Никита отдернул занавеску, свет от настольной лампы упал на бледненькое мальчишеское лицо… ротик был полуоткрыт, нескольких передних зубов не хватало — ещё не выросли.
— Намучился, миленький, — прошептала Мария Михайловна. — Как ручка-то у него болела! Но Женечка быстро её вылечила — она в этом деле большая искусница.
Никита осторожно задернул занавеску.
— Бабушка Маша… а как Ева… то есть, Женя, этому научилась?
— А ты сам у неё спроси, Никитушка.
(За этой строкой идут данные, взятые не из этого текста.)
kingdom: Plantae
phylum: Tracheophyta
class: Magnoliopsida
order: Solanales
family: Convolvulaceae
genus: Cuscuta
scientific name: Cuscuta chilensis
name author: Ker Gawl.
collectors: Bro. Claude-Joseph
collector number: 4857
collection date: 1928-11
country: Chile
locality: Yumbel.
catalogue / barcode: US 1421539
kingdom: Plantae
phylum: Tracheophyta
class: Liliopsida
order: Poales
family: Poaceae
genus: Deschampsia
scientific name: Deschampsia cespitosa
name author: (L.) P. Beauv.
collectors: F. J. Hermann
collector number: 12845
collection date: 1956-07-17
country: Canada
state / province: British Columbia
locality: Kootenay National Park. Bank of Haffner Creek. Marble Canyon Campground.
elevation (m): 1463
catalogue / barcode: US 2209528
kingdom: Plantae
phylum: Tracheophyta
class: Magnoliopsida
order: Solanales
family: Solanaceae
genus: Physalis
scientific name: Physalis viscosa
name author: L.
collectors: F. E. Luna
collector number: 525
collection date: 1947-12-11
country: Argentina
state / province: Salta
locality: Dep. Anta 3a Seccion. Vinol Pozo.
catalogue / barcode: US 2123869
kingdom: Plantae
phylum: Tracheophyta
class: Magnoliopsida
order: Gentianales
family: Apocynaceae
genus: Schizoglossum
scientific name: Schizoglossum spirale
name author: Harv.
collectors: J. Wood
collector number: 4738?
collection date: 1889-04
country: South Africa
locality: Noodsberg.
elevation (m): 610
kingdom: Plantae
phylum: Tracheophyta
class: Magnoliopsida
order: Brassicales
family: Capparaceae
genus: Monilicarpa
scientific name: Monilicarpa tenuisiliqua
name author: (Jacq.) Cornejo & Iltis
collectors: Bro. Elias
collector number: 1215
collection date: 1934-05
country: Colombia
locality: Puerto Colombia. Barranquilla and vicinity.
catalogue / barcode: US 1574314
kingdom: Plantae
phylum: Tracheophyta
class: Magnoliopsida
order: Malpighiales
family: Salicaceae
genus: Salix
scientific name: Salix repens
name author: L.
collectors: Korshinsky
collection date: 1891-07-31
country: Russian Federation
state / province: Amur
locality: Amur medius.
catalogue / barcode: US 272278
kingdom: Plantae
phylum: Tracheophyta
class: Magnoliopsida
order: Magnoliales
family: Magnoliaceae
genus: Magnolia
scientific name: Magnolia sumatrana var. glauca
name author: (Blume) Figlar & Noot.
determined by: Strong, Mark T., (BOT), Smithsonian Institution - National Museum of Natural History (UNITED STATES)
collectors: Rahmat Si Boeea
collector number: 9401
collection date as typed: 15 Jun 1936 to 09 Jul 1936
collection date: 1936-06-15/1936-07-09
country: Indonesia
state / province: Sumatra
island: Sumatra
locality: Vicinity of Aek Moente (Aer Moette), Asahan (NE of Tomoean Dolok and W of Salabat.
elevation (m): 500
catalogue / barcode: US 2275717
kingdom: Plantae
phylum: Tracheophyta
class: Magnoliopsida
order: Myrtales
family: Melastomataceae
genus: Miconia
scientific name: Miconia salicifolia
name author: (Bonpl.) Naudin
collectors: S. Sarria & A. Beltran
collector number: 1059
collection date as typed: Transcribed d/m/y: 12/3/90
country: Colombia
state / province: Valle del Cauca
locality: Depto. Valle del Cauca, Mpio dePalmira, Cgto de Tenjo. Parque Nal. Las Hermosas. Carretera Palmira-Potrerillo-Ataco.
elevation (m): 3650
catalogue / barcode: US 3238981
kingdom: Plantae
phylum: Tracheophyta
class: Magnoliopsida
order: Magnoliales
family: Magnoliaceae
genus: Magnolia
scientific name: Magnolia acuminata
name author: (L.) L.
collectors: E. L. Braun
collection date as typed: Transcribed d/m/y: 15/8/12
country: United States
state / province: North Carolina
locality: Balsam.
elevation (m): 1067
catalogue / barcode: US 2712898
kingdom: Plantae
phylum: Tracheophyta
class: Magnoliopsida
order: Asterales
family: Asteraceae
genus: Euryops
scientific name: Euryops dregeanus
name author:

Она тебе и ответит, — улыбнулась старушка, отводя взгляд.
Нет, определенно она что-то знала, но говорить не хотела. То ли боялась чего-то, то ли слово дала… Но он с этим со всем разберется только вот дождется ее…
— Я тебе одно скажу, мальчик мой, — хозяйка подлила ему и себе горячего чаю и сидела, с улыбкой глядя на него и подперев махонькими кулачками впалые щеки. — У Женечки золотое сердце. Она редкой души человек и вся — в покойницу матушку, царствие ей небесное… Только возле таких всегда беда близко ходит. Не желает враг, чтоб от таких стало побольше света тут, на земле. Им поддержка нужна… Опора. А без неё они как тростиночки — гнутся, ломаются. Только, как я погляжу, Женечку за просто так не согнешь, нет! Это она только на первый взгляд такая хрупкая, да беззащитная. Ей свыше великая защита дана.
— А… — Никита затаил дыхание. — Вы говорите «враг»…
— Ну да, — Мария Михайловна аккуратно пригладила волосы, хотя ни один волосок не выбивался из её гладкой прически. — Разве ты сам не знаешь, о ком речь веду? И о чем… Я ж вижу — тебя увлекает все… непонятное. Та настоящая реальность, где происходит то, о чем мы можем только догадываться. То, что случается здесь, на наших глазах — это ведь только отблески. Тени огня на стене… Не прикидывайся, Никита, я ведь людей-то вижу. Ты ведь не чураешься этого — нет… Ты ведь немножко не от мира сего. Ну, я хочу сказать, что ты — молодой человек вполне современный и на ногах крепко стоишь. Но того, чего надо всем, тебе мало. Есть в тебе… в глазах, в выражении лица — это как жажда, только хочешь ты не простой воды, а живой, которой душа умывается. Ты потом сам поймешь. Но, мальчик милый, не подходи близко к краю колодца — это тебе мой совет. Не случайно ведь Господь отделил мир духовных существ от нашего незримой завесой…
Никита помолчал, обдумывая её слова. Ему было так непривычно слышать такое от совсем незнакомого человека. И то спокойствие, та откровенность, с какими говорила с ним бабушка Маша… говорила о таком, чего он до сих ни с кем не делил — о том, что нельзя потрогать! — все это и волновало его, и в то же время наполняло каким-то миром и тишиной. Как будто он долго-долго бежал куда-то, боясь не успеть… но успел, и теперь можно никуда не спешить. Только все это было ещё так неясно, так смутно… и хорошо!